Once again, in a poor, dirt, Satan-worshipping, illiterate rice community, I ran into Jesus all over the place and came home awed and touched...not by a young man's inability to read 10 words, but by a people's ability to show His love, despite all the circumstances that would suggest otherwise.

What am I doing with all the gifts He has given me?  What am I laying down, giving up, forking over to make sure His love, His way, is obvious to everyone around me?  And with what attitude?

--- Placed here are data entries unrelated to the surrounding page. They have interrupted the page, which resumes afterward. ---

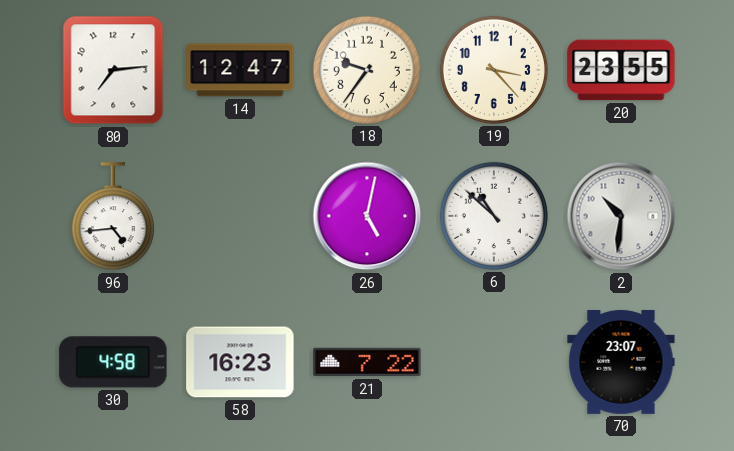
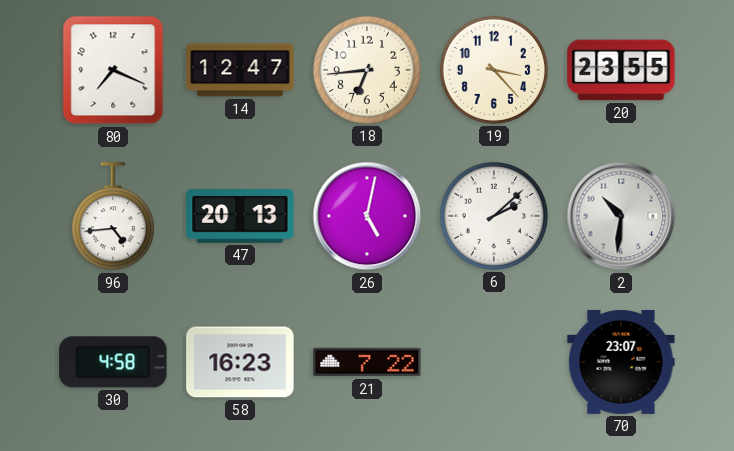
80: 7:14 -> 7:19
18: 9:36 -> 6:44
47: none -> 20:13
6: 10:52 -> 2:08
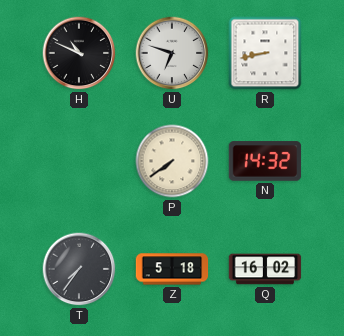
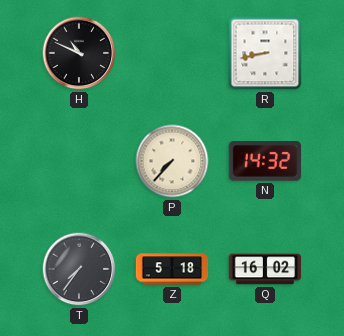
U: 6:48 -> none
P: 7:39 -> 7:37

Will I ever stop learning from a people who cannot read?  May it never be.

1 comment:

  1. God Bless Stacy I could not agree more. Many times Ive been offered the only chair in the house. or had things I was carrying taken. God is all around us Here in Haiti and I think continued prayer and compassion by example will continue to spread! Praise God! My name is Rod Akin Ive been following your blog for some time now. I work for Samaritans Purse down at Jax Beach west of Leogane. I have a daughter about thesame age as Lily and hope her and my wife will be able to join me soon. Keep up the great work and may God Bless you and yours.